+++ Data lines
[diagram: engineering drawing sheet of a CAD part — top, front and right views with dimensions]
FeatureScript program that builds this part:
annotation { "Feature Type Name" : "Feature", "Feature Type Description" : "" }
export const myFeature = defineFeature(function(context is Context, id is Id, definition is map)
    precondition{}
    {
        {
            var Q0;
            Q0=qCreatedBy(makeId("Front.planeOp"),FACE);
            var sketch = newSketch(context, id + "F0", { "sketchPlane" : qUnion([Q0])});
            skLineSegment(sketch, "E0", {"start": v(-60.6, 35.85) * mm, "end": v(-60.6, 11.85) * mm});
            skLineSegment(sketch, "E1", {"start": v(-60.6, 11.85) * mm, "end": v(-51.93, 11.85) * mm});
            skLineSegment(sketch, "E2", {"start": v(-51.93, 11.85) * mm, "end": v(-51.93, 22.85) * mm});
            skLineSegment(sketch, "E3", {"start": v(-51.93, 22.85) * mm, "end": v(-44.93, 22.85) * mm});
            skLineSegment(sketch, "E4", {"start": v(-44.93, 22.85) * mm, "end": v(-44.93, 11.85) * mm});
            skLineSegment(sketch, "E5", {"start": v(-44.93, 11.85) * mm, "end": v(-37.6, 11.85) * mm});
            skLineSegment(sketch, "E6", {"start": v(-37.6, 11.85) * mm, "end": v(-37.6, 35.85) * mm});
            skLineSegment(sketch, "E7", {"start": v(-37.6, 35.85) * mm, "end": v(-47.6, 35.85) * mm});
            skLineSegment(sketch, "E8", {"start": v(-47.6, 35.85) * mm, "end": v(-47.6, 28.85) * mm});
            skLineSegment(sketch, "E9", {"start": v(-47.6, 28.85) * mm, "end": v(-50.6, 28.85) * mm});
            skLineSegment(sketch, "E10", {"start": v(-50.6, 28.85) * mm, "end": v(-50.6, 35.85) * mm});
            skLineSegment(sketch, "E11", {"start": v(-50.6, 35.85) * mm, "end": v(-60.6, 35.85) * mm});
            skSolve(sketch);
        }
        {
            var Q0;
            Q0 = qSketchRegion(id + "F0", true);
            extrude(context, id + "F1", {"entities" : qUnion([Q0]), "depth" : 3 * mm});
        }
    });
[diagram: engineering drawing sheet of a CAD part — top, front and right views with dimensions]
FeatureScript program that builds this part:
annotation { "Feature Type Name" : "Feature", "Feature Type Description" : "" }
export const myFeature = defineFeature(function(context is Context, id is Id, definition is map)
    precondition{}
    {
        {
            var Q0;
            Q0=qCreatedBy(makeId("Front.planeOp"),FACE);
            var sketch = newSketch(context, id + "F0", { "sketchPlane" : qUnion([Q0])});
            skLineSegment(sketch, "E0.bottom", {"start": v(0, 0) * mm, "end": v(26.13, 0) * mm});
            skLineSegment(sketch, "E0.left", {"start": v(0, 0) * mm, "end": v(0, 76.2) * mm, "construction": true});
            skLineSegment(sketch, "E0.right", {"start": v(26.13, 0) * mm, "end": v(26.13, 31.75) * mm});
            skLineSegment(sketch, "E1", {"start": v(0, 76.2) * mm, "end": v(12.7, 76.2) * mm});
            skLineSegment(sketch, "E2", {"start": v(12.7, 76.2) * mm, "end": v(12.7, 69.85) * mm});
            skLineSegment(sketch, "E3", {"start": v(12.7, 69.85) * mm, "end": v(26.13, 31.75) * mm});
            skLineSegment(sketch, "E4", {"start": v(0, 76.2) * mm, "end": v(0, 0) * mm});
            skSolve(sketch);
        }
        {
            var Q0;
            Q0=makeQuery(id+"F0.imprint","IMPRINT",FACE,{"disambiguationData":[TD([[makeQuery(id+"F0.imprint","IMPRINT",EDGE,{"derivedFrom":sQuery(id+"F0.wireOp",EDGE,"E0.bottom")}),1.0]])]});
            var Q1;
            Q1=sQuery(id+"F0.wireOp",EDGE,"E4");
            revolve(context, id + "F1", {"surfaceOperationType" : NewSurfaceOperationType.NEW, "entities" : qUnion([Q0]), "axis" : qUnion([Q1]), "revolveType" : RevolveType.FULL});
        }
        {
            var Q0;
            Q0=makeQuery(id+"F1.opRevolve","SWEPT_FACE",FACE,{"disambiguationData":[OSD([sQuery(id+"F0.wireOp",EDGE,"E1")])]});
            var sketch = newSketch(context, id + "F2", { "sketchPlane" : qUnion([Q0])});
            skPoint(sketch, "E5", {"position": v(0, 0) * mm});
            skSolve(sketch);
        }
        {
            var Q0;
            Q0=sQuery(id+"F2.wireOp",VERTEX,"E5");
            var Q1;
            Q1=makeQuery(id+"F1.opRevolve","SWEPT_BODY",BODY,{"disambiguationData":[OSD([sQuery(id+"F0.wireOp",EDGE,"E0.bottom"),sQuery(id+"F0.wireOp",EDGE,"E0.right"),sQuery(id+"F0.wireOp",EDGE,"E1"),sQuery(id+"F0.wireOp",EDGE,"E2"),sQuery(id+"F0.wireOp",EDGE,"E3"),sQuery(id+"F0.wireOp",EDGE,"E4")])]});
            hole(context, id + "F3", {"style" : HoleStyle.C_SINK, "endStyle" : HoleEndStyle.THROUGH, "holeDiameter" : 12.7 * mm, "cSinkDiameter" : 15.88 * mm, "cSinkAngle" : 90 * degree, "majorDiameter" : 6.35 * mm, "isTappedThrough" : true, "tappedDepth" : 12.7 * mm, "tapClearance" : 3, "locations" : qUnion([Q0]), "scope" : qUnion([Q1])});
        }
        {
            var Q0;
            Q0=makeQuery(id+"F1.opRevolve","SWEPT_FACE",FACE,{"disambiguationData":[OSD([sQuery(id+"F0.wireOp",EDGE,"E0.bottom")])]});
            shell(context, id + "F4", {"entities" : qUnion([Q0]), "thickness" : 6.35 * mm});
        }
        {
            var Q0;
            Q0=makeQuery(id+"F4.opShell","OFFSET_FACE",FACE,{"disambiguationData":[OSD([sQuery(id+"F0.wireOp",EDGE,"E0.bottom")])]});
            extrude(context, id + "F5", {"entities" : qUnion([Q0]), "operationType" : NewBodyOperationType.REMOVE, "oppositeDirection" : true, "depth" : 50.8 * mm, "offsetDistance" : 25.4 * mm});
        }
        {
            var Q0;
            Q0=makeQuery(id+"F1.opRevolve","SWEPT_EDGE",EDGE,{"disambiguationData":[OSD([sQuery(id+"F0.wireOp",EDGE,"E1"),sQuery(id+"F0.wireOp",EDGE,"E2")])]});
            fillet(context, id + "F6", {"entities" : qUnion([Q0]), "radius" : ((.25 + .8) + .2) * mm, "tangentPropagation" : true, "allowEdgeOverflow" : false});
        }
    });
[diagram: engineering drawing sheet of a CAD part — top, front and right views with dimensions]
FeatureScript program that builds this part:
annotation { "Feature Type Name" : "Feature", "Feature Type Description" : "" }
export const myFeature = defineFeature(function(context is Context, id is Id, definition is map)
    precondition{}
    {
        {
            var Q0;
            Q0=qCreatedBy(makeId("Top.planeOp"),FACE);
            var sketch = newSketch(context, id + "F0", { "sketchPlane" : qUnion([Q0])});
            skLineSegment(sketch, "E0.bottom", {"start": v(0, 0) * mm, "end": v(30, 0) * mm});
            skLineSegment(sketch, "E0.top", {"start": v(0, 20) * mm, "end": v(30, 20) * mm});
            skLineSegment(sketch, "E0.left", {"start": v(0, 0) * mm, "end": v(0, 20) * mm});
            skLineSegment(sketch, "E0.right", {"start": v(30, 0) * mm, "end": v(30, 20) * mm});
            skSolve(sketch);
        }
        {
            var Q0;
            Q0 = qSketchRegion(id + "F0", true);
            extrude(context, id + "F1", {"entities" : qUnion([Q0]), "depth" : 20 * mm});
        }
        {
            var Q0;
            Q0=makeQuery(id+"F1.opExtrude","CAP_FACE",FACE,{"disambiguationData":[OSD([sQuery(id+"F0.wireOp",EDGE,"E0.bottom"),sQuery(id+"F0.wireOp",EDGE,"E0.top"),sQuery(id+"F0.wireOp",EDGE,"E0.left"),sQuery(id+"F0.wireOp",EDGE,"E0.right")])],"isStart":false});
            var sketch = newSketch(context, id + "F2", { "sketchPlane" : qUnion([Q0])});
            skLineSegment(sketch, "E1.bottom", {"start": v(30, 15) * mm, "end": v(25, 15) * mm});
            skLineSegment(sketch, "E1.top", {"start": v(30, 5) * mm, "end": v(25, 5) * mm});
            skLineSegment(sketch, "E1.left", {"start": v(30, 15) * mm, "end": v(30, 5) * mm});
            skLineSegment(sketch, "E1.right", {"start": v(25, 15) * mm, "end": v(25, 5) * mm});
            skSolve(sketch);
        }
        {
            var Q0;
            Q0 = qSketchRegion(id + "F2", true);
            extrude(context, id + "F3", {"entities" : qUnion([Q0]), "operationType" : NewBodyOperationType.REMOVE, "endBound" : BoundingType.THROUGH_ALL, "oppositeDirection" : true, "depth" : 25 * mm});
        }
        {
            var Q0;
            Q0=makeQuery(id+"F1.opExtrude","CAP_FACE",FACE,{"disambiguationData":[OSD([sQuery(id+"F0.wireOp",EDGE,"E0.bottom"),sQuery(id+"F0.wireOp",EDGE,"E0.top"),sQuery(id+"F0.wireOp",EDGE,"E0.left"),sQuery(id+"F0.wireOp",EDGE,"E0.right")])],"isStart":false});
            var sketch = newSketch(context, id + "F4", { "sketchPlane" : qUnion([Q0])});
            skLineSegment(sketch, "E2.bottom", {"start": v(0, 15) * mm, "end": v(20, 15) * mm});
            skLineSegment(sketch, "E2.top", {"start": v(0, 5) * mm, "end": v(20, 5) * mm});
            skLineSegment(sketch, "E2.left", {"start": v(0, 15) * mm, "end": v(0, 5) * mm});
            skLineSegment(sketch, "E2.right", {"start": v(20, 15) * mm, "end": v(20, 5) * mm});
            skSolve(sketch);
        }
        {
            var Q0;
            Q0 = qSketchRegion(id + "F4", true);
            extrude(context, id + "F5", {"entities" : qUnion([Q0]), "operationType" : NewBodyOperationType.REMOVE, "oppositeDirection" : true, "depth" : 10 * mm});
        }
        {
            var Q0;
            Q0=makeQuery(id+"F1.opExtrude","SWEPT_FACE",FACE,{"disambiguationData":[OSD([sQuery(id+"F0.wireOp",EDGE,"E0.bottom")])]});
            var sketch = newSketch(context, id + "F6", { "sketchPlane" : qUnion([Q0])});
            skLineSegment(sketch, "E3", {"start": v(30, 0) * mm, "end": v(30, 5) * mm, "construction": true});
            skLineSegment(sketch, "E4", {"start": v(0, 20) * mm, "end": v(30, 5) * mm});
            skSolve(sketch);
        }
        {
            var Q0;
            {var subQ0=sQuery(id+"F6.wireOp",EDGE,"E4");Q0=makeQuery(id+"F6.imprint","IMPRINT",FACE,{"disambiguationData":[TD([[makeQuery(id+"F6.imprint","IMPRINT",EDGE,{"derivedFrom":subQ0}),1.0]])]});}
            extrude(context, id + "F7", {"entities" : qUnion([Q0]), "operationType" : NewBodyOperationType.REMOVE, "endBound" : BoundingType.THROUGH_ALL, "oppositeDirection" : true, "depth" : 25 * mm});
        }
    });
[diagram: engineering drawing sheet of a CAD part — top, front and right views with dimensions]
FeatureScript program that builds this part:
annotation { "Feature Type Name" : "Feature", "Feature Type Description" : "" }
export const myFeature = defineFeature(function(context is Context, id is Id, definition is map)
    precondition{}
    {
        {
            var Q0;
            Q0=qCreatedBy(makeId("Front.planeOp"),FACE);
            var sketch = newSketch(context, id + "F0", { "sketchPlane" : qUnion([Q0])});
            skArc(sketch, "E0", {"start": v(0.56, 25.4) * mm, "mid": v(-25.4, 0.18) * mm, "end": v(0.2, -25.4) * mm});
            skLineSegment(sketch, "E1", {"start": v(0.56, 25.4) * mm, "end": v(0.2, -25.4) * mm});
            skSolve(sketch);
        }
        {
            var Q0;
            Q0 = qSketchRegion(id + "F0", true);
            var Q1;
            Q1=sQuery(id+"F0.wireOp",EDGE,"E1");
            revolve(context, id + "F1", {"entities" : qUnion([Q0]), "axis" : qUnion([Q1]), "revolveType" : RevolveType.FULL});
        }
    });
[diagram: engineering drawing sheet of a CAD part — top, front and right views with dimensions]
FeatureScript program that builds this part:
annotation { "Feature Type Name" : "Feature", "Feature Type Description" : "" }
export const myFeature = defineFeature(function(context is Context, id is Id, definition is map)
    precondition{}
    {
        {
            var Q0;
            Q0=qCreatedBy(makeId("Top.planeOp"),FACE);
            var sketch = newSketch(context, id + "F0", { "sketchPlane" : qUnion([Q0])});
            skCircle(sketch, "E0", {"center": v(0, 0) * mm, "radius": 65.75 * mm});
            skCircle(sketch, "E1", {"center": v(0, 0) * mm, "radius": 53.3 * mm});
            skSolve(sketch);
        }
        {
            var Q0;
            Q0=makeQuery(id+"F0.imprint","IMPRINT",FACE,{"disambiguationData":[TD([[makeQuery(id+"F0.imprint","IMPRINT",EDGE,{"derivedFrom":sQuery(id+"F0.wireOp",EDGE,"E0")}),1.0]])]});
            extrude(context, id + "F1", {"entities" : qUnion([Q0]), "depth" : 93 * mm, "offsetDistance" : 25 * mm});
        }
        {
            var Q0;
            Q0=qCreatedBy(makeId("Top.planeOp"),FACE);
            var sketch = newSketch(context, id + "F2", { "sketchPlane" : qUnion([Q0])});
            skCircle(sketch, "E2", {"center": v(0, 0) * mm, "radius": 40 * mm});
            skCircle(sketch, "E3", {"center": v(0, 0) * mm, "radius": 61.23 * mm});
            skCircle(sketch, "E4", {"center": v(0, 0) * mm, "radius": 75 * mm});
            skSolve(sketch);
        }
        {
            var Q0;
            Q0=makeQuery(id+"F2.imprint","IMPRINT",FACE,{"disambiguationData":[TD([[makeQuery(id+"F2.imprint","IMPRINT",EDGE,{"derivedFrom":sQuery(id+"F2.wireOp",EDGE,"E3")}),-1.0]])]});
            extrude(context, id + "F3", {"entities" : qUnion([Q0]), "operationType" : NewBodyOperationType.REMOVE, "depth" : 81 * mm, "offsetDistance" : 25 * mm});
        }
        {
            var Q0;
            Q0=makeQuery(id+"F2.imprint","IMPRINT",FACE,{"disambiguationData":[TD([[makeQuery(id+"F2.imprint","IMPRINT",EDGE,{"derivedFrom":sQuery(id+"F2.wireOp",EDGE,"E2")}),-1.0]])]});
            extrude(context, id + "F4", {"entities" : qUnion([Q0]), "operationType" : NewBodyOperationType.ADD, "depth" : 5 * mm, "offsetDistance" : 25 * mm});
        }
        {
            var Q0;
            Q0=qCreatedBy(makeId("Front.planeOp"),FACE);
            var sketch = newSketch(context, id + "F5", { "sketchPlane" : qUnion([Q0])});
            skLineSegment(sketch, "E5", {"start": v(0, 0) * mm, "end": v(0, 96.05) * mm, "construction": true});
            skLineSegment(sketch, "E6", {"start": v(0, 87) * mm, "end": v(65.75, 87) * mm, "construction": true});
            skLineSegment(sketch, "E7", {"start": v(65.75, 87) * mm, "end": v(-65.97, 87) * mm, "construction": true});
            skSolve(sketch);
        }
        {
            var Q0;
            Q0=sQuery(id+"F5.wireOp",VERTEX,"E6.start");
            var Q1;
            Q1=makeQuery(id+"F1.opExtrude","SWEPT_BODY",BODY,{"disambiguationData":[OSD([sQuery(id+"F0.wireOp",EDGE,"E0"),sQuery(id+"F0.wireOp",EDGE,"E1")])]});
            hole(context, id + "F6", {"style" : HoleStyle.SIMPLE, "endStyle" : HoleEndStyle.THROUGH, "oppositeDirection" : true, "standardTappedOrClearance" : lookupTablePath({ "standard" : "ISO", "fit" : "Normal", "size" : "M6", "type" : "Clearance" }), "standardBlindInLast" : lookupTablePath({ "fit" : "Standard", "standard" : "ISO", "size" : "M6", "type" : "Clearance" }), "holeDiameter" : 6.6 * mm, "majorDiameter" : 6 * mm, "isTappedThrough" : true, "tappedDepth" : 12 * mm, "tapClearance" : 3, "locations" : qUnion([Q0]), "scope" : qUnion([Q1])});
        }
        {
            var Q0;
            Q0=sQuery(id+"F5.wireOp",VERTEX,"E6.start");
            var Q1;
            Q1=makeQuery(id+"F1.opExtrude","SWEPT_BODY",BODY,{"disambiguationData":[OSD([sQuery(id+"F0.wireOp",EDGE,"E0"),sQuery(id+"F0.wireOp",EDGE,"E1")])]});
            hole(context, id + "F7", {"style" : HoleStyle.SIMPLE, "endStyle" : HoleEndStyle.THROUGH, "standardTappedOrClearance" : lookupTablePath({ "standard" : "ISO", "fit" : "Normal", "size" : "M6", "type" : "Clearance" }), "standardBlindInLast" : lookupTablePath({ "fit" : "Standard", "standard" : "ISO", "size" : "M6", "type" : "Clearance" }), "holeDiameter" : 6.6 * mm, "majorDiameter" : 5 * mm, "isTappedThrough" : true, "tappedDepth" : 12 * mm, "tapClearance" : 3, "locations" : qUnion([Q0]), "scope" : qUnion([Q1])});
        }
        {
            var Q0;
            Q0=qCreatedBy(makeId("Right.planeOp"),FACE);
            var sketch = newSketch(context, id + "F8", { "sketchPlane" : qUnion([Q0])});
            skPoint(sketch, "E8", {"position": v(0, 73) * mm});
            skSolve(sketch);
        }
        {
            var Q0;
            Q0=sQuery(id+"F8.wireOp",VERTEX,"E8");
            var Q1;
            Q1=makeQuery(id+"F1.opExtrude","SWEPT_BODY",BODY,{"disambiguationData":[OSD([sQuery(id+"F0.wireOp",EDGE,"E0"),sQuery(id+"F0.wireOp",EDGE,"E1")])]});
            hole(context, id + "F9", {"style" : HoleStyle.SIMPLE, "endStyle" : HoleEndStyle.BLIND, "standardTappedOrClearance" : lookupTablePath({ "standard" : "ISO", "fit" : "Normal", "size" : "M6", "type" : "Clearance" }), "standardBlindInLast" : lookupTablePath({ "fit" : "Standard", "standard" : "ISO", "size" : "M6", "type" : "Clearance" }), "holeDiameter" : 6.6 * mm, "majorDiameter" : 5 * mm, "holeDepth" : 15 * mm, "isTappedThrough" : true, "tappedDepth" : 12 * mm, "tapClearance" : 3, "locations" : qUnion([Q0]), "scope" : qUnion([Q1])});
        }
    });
++++++
**Exercise requirements**
Count the lines in the listing above that contain the string "skCircle", treating uppercase and lowercase letters as different. Give only the number.

**Reply to the exercise**
5